Apteryx wrote:Thank you for that, it was very clearly expressed. And covered what I saw ( using my three brain cells till they squealed ) as the problem, you could never prove it correct, because of an infinity of potential numbers, right?

Not quite - it is possible to prove results for infinitely many numbers using mathematical induction.

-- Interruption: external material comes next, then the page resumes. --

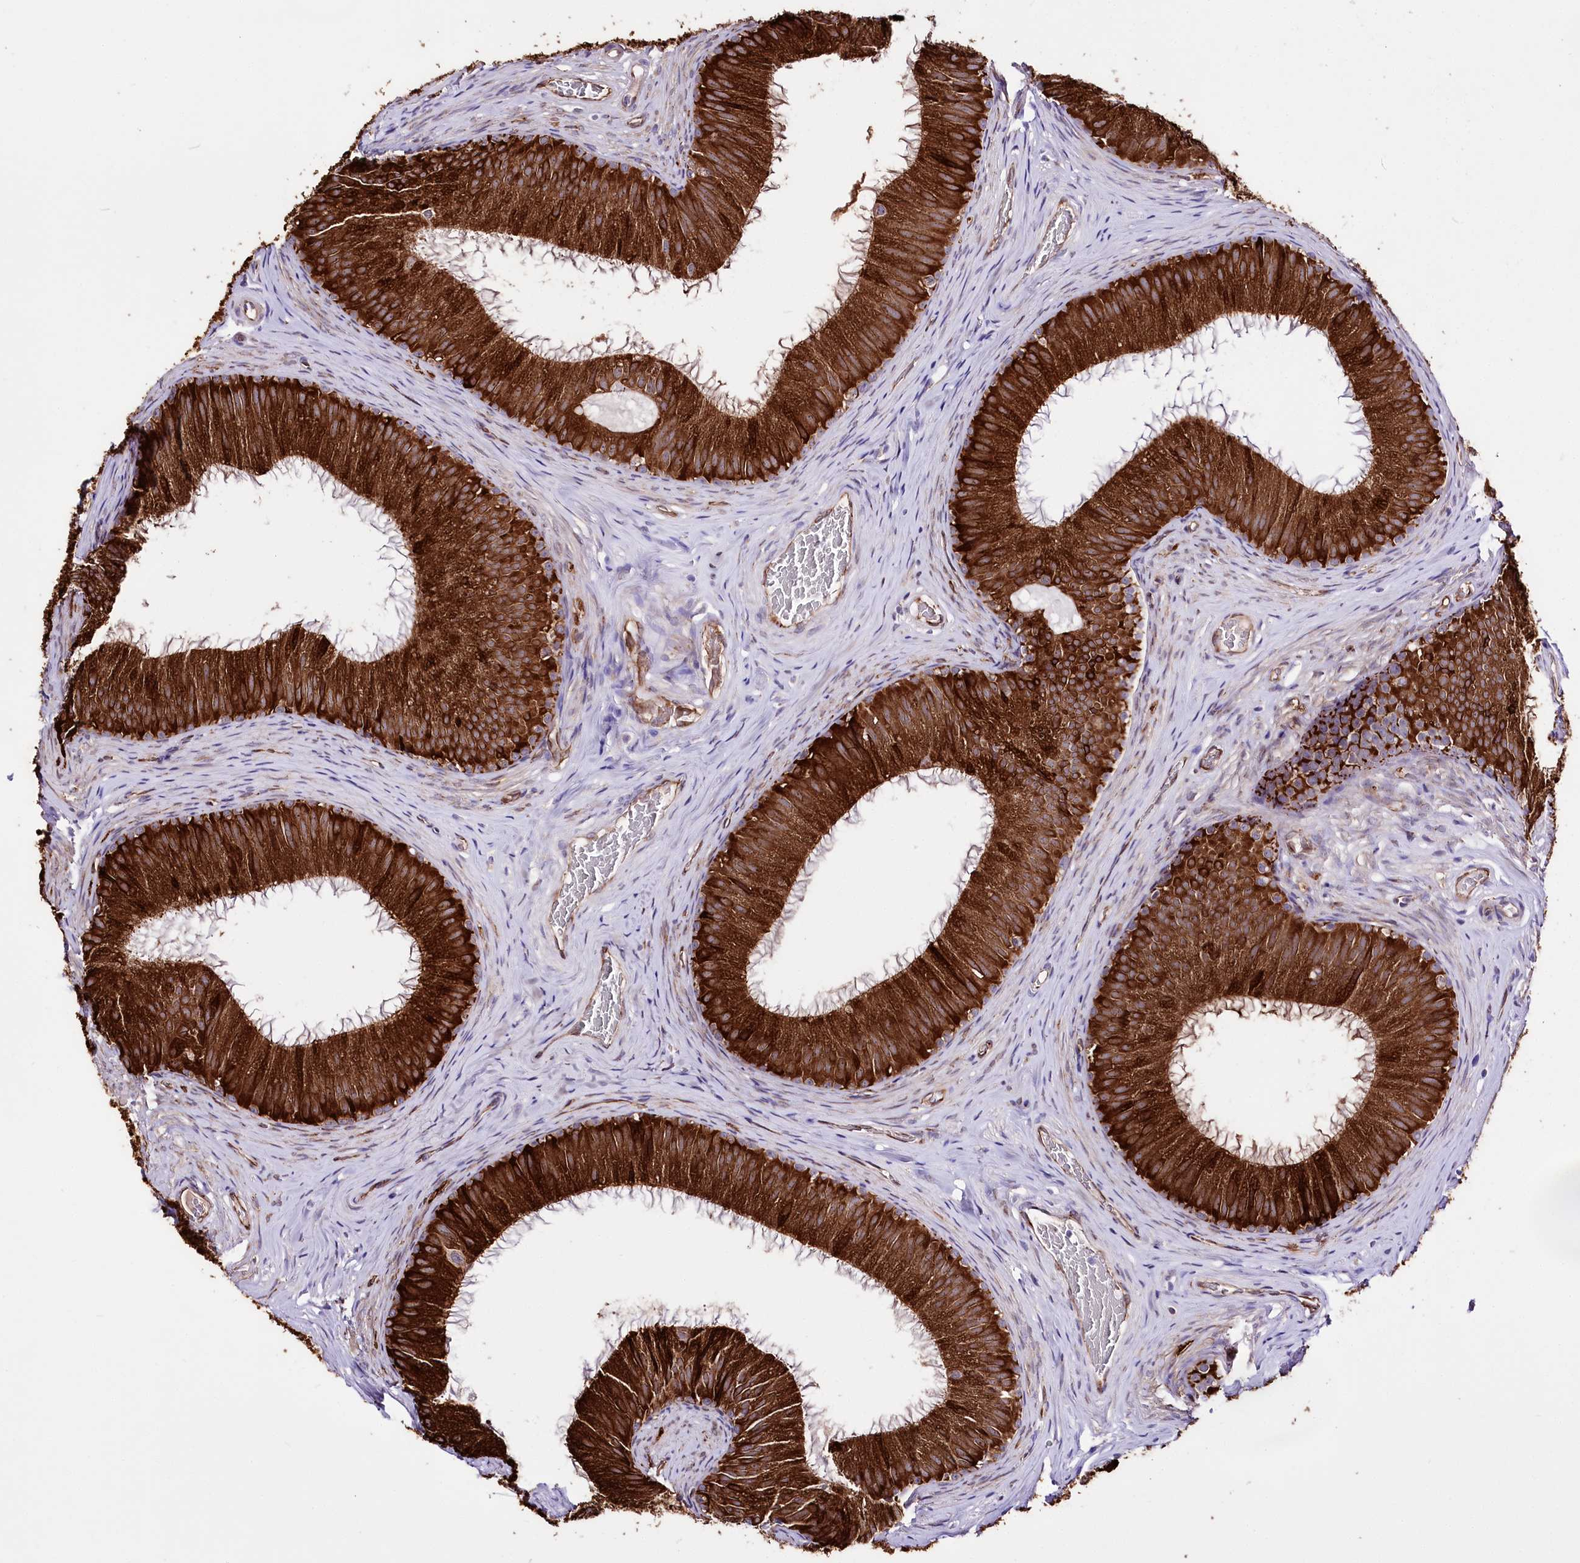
{"staining": {"intensity": "strong", "quantity": ">75%", "location": "cytoplasmic/membranous"}, "tissue": "epididymis", "cell_type": "Glandular cells", "image_type": "normal", "snomed": [{"axis": "morphology", "description": "Normal tissue, NOS"}, {"axis": "topography", "description": "Epididymis"}], "caption": "Immunohistochemistry (IHC) photomicrograph of benign epididymis: human epididymis stained using immunohistochemistry (IHC) shows high levels of strong protein expression localized specifically in the cytoplasmic/membranous of glandular cells, appearing as a cytoplasmic/membranous brown color.", "gene": "WWC1", "patient": {"sex": "male", "age": 34}}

Suppose you want to prove some result for all natural numbers. Well, you could first show that the result is true for n = 1. Then you could assume the result is true for n = k and use this assumption to prove that the result is true for n = k + 1. Then the proposition being true for 1 implies it is true for 2, which implies it is true for 3, and so on.

This is the proof method that phlip's first paragraph outlines.

Here's an example:

Suppose that you wanted to prove that the number [imath](n^4 + 6n^3 + 11n^2 + 6n)[/imath] is always divisible by [imath]4[/imath], for all [imath]n[/imath].

Well, check that it's true for [imath]n = 1:[/imath]

[imath]1 + 6 + 11 + 6 = 24[/imath], which is divisible by [imath]4[/imath].

Now assume it's true for [imath]n = k[/imath]:

1) [imath]k^4 + 6k^3 + 11k^2 + 6k[/imath] is divisible by [imath]4[/imath].

What can we say about [imath]n = k + 1[/imath]? Well,

2) [imath](k + 1)^4 + 6(k + 1)^3 + 11(k + 1)^2 + 6(k + 1) = k^4 + 10k^3 + 35k^2 + 50k + 24[/imath]

If we subtract the first number from the second number, we get:

[imath](k^4 + 10k^3 + 35k^2 + 50k + 24) - (k^4 + 6k^3 + 11k^2 + 6k) = 4k^3 + 24k^2 + 44k + 24 = 4 * (k^3 + 6k^2 + 11k + 6)[/imath]

Notice that the difference of the two numbers is divisible by [imath]4[/imath], and (by our assumption) the first number was divisible by [imath]4[/imath], which means that the second number must also be divisible by [imath]4[/imath].

Hence we have proven with mathematical induction that [imath]n^4 + 6n^3 + 11n^2 + 6n[/imath] is divisible by 4 for all natural numbers.